Not everything that happens is important, and keeping every memory is like putting your hand in a stream to catch a handful of water.
"Freshly damp grass in the late evening sun, when it began to get cool and it turned moist and foggy, muffling the noise in the air; where seated, I reached down and let the blades of grass tickle between my fingers."
That’s the moment I recall easily from this day, but the rest is harder to recollect. Our minds trick us, saying: I’ll be able to remember this. Yet, what seems so clear and permanent is quickly forgotten.
I need something physical to bring these types of memories back again. When a memory is documented, all I need is one element of it, an entry point, and the moments begin to reassemble themselves:
"The camping kit, rain soaked, went back in the bag; the remnants of the tea, now cold, went back to the river; those little gems of thought were written in the journal; the waterfall was scratched into the paper with a pen which was running out of ink. I went into the tent, into the sleeping bag, zipped it up…"
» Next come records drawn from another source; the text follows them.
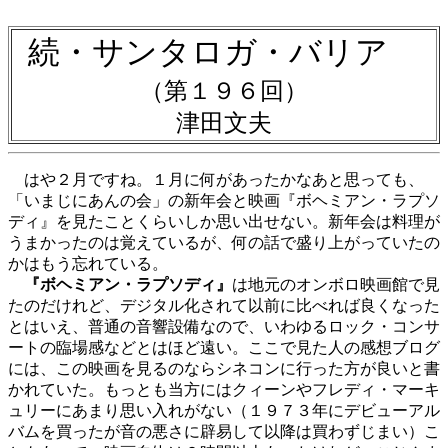
続・サンタロガ・バリア
（第１９６回）
津田文夫
はや２月ですね。１月に何があったかなあと思っても、
「いまじにあんの会」の新年会と映画『ボヘミアン・ラプソ
ディ』を見たことくらいしか思い出せない。新年会は料理が
うまかったのは覚えているが、何の話で盛り上がっていたの
かはもう忘れている。
『ボヘミアン・ラプソディ』
は地元のオンボロ映画館で見
たのだけれど、デジタル化されて以前に比べれば良くなった
とはいえ、普通の音響設備なので、いわゆるロック・コンサ
ートの臨場感などとはほど遠い。ここで見た人の感想ブログ
には、この映画を見るのならシネコンに行った方が良いと書
かれていた。もっとも当方にはクィーンやフレディ・マーキ
ュリーにあまり思い入れがない（１９７３年にデビューアル
バムを買ったが音の悪さに辟易して以降は買わずじまい）こ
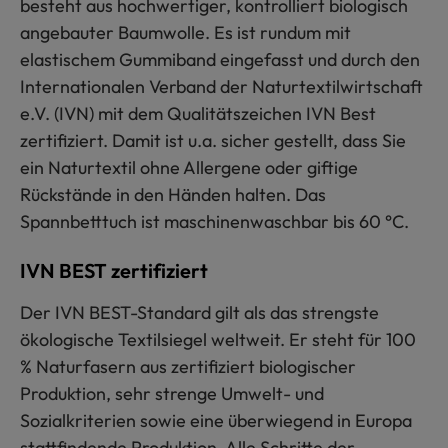
besteht aus hochwertiger, kontrolliert biologisch
angebauter Baumwolle. Es ist rundum mit
elastischem Gummiband eingefasst und durch den
Internationalen Verband der Naturtextilwirtschaft
e.V. (IVN) mit dem Qualitätszeichen IVN Best
zertifiziert. Damit ist u.a. sicher gestellt, dass Sie
ein Naturtextil ohne Allergene oder giftige
Rückstände in den Händen halten. Das
Spannbetttuch ist maschinenwaschbar bis 60 °C.
IVN BEST zertifiziert
Der IVN BEST-Standard gilt als das strengste
ökologische Textilsiegel weltweit. Er steht für 100
% Naturfasern aus zertifiziert biologischer
Produktion, sehr strenge Umwelt- und
Sozialkriterien sowie eine überwiegend in Europa
stattfindende Produktion. Alle Schritte der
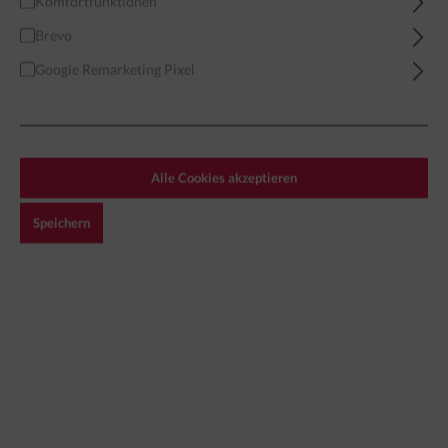
Komfortfunktionen
Brevo
Home
Dynamic Infantry Combat
XS-Template
Google Remarketing Pixel
Alle Cookies akzeptieren
Speichern
2,49 €*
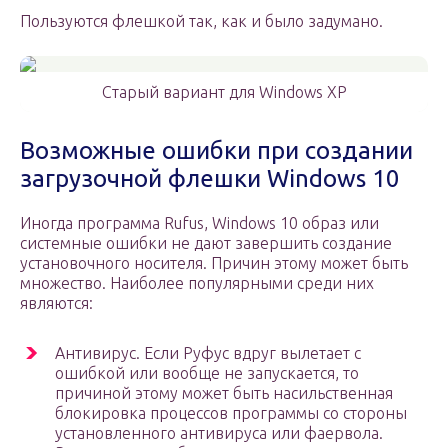
Пользуются флешкой так, как и было задумано.
Старый вариант для Windows XP
Возможные ошибки при создании
загрузочной флешки Windows 10
Иногда программа Rufus, Windows 10 образ или
системные ошибки не дают завершить создание
установочного носителя. Причин этому может быть
множество. Наиболее популярными среди них
являются:
Антивирус. Если Руфус вдруг вылетает с
ошибкой или вообще не запускается, то
причиной этому может быть насильственная
блокировка процессов программы со стороны
установленного антивируса или фаервола.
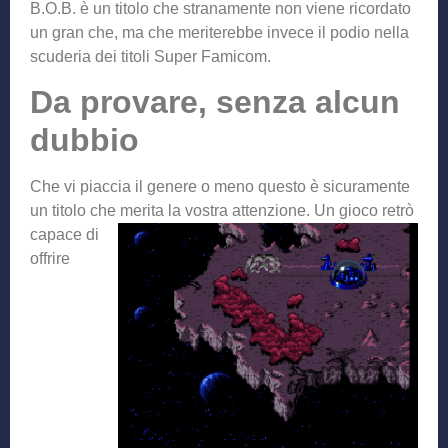
B.O.B. è un titolo che stranamente non viene ricordato
un gran che, ma che meriterebbe invece il podio nella
scuderia dei titoli Super Famicom.
Da provare, senza alcun
dubbio
Che vi piaccia il genere o meno questo è sicuramente
un titolo che merita la vostra attenzione. Un gioco retrò
capac
e di
offrire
I can recall it all now when I think about it, when I look at the drawing, read the words.
"…I slept with the sound of the water running over the fall and down the river."
I don't usually have a camera, but I always have my journal, and it's only a moment away from taking out and opening.
Had I not put this day's moments on paper, who knows where they’d be now, those drops of memory running by, like catching water. Yet, all you need is to grab a few, and you'll know how the whole rivers feels.